"We were created to look at one another, weren't we?"-Edgar Degas
Edgar Degas was born on July 19, 1834 to a moderately wealthy family in France. This famous artist started off his young life as a rigorous academic- he earned a baccalaureat in literature, and studied classic art intensively in hopes of becoming a history painter ("Edgar Degas Biography"). He spent a large part of his early career drawing and painting copies of Renaissance art, such as that of Michelangelo, Raphael, and Titian.
However, Degas’s focus shifted from recreating the classics to making modern art. He joined an independent exhibiting society that quickly gained a reputation as part of the Impressionist movement ("Edgar Degas Biography"). However, Degas himself abhorred the title of impressionist artist, and he wholly rejected it, preferring the titles of realist or independent instead (Schenkel).
The Bolting Horse, c. 1866. Pencil and Charcoal (Lloyd 93).
Degas focused on motion. Most of his works capture their subject as if it is an action shot of a moment in time. Yet, in this drawing, he seems to add lines to it to make it more dynamic.
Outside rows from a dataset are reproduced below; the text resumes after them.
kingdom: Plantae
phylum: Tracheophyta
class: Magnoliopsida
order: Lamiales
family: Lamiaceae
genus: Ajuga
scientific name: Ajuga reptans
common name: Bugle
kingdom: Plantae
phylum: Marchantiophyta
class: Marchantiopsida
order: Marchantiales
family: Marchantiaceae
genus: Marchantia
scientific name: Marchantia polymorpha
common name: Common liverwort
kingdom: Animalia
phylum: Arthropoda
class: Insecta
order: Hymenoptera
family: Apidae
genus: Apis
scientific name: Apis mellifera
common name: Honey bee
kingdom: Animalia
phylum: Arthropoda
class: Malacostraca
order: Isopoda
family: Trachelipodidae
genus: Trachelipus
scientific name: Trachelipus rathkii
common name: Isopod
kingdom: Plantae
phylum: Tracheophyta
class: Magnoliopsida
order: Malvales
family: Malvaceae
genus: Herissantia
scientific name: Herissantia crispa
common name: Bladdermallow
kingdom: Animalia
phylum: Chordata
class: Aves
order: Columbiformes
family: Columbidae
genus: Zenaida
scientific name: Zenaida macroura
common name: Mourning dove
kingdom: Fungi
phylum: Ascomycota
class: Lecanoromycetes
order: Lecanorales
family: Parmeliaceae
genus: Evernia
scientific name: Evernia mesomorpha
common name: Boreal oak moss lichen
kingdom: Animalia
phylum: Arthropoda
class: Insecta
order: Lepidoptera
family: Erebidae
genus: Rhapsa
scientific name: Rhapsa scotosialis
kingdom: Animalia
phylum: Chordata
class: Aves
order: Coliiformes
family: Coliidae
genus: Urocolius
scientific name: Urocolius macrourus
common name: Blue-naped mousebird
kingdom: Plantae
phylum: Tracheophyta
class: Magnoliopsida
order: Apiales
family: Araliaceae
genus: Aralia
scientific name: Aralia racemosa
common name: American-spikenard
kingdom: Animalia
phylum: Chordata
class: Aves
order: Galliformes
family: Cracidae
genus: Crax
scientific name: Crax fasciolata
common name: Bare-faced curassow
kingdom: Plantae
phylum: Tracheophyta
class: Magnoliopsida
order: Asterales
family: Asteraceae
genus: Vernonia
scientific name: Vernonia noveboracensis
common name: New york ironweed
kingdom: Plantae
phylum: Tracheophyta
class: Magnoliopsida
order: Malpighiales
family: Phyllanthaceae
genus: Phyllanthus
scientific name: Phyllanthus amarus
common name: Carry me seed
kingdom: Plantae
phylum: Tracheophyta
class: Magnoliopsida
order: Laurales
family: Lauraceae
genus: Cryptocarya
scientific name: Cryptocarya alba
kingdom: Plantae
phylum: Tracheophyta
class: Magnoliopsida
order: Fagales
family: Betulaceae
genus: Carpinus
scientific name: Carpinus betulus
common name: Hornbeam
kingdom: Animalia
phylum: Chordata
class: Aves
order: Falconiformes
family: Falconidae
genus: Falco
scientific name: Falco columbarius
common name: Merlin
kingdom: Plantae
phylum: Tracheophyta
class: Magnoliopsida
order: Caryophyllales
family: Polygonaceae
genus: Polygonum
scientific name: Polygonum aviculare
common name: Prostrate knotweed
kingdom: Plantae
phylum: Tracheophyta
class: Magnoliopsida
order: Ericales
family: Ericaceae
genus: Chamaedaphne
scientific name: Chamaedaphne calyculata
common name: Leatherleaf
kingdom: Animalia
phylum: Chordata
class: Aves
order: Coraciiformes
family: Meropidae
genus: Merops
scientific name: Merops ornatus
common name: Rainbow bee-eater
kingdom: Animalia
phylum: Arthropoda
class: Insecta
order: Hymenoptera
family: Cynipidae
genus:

Degas’s style was a combination of many unique characteristics. Although he rejected the Impressionist label, much of his art shared some of its traits. Impressionism is generally classified by images depicting real life, yet with the use of very bright colors. Degas experimented with color in his work, and often added occasional pops of vivid colors and bold lines. Degas created a variety of art forms, ranging from paintings and drawings to sculptures and prints. Most of his art depicted some form of movement, and often it was of his favorite subject- dancers. Degas had a particular fascination with dancers and created hundreds of pieces of art with them as the subject. He worked with oil on canvas, pastel, or even printed photography reworked with pastel. Degas was known use a variety of techniques in his art, including “hatching, contrasting dry pastel with wet, watercolors to soften contours” and so on (Schenkel).
Young Girl in Repose, c. 1878-80. Charcoal (Lloyd 144).
Young Girl Practicing at the Bar, c. 1878-80. Charcoal heightened with white chalk (Lloyd 145).
These works depict the typical Degas- a female figure caught in a certain motion. It is interesting that the dancers he chooses to draw are not perfect, slim figures. Usually, he shows dancers without all the glory- they are at times awkward, tired, in transition, and just plain human (Richardson).
Woman Getting out of her Bath, c. 1876-77. Pastel over monotype (Lloyd 172).
After the Bath, Woman with a Towel, c. 1893-97. Pastel on blue-grey paper (Lloyd 286).
These works are also very much in Degas’s own unique style. He often captures his subjects in moments of innocent vulnerability, as they go about their daily lives.
After serving in the Franco-Prussian War in 1870, Degas’s eye problems intensified and his eyesight deteriorated. He fell into a depression in his later life, and this is reflected in his later work. Degas’s later pieces of art seem very different from the earlier pieces, and they depict different subjects, such as landscapes of lonely scenes(Lloyd 245). However, Degas is mainly remembered for his art focusing on the female body.
La Rue de Quesnoy, Saint-Valery-sur-Somme, c. 1896-98. Pastel. (Lloyd 267).
This work was done in the later stage of Degas’s art. It is quite different from what he is known by, the depictions of females in motion. Most of these landscape works were done with pastel.
I chose to profile Edgar Degas because I remember when my mother took me to the Edgar Degas exhibit in the Norton Simon Museum as a child. It was the first time I had ever been exposed to his work, and his art was at the same time shocking and captivating to my young mind. The nude drawings and sculptures seemed like taboo, but there was something honest and innocent in the art that drew me in and removed the hint of scandal. And that is the beauty of Degas’s work. It’s real in a charming way.
"Edgar Degas Biography." Edgar Degas Biography. Edgar-degas.org, 2002. Web. 02 Mar. 2015.
Lloyd, Christopher. Edgar Degas: Drawings and Pastels. London: Thames & Hudson, 2014. Print.
Richardson, John. "Degas and the Dancers." Vanity Fair, Oct. 2002. Web. 03 Mar. 2015.
Schenkel, Ruth. "Edgar Degas (1834–1917): Painting and Drawing." Heilbrunn Timeline of Art History. The Metropolitan Museum of Art, Oct. 2004. Web. 24 Feb. 2015.